**Using the information**
[1] Translate this sentence from the film review below into Spanish: "Even the greatest joke in the universe will get old if it goes on too long, and some of these scenes in Return of the Demon do their best to stop the film dead in its tracks."
[2] Name every film title mentioned in the film review below.
[3] Using the film review below, decide whether each statement agrees with it. Answer yes or no and quote the deciding words.
(a) The egg scene features Emily Chu.
(b) The reviewer is well versed in the work of Charlie Cho.
(c) American films of this type understood the importance of brevity.

**Supplied passage**
◇ ◇ ◇ ◇ ◇

With that in mind, this is the sort of film for which the plot is little more than a skeleton on which the filmmakers just want to hang gag sequences. Now, I’m not versed in the work of Charlie Cho, but I get the feeling this is kind of his shtick. And in fairness, it’s the same sort of setup that goes back to some of the great comedies of Hollywood’s golden age. Think of Abbott and Costello Meet the Mummy or Horse Feathers, and you get the idea, more or less. However, the American films of this type would attempt to tie these scenes into the plot a bit more than herein (not always, but usually), and they understood the importance of brevity. Even the greatest joke in the universe will get old if it goes on too long, and some of these scenes in Return of the Demon do their best to stop the film dead in its tracks. Consequently, the focus falls on the spectacle of the visual gymnastics and the beating of some not-quite-dead horses. Thus, a viewer’s enjoyment of this film will rely on their willingness to go along with it, and those with a touch more patience will get a proportional amount more out of the movie.
MVT: The exuberance on display is infectious. Unfortunately, keeping the energy jacked to the hilt the entire run time is also exhausting. You decide.
Make or Break: The egg scene, featuring the extraordinarily captivating Emily Chu, is a feast of charm and absurdity (and like all feasts, one can overstuff oneself). Pared down and better woven into the narrative, it might have been a classic of onscreen comedy, but as an overlong tangent to the film it’s actually in, it’s a flash of brilliance rather than a roaring flame.

◇ ◇ ◇ ◇ ◇

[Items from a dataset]
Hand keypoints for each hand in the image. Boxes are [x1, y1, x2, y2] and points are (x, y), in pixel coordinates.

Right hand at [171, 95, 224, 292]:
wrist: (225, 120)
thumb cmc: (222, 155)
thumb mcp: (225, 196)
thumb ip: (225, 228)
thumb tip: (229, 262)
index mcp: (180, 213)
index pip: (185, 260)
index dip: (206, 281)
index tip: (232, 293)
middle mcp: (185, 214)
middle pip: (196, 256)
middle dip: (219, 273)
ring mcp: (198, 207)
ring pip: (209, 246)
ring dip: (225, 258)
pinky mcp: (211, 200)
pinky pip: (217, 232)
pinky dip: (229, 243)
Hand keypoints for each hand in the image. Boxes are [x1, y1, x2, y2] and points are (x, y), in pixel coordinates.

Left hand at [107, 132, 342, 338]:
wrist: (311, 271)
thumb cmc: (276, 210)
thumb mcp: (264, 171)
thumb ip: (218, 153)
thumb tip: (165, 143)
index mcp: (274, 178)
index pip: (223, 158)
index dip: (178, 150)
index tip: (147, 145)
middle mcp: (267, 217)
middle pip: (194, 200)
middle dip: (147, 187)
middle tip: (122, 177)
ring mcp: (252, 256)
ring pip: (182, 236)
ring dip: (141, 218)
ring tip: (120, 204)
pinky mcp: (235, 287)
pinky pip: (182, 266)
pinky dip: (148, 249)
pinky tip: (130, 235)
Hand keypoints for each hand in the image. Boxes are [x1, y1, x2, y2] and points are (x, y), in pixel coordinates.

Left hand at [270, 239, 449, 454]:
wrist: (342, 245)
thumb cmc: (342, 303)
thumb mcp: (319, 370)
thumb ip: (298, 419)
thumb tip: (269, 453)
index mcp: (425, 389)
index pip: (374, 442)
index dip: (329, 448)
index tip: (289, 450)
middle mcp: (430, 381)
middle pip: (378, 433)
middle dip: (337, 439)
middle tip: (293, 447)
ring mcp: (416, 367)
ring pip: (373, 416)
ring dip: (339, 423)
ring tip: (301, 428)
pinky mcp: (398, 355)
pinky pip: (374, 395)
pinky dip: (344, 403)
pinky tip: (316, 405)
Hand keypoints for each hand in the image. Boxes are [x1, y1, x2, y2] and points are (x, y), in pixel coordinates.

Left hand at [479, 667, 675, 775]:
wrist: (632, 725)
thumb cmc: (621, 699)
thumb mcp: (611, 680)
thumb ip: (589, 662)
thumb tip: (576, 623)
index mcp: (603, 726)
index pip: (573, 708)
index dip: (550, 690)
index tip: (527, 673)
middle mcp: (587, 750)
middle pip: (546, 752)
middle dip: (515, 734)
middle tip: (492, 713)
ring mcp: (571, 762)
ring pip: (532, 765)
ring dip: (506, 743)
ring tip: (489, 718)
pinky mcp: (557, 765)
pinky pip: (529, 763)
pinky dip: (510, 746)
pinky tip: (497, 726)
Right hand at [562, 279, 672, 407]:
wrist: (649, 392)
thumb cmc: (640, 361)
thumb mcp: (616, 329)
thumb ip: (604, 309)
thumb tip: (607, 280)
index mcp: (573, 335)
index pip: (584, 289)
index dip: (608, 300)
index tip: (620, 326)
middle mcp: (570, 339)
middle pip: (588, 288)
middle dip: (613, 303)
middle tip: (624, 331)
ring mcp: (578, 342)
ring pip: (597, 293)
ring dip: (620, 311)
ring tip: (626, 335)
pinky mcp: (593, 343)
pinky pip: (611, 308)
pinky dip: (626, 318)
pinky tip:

◇ ◇ ◇ ◇ ◇

**Solutions per task**
[1] Incluso el mejor chiste del universo acaba cansando si se prolonga demasiado, y algunas de estas escenas de Return of the Demon hacen todo lo posible por detener la película en seco.

[2]
Abbott and Costello Meet the Mummy
Horse Feathers
Return of the Demon

[3]
(a) Yes: "The egg scene, featuring the extraordinarily captivating Emily Chu"
(b) No: "I’m not versed in the work of Charlie Cho"
(c) Yes: "they understood the importance of brevity"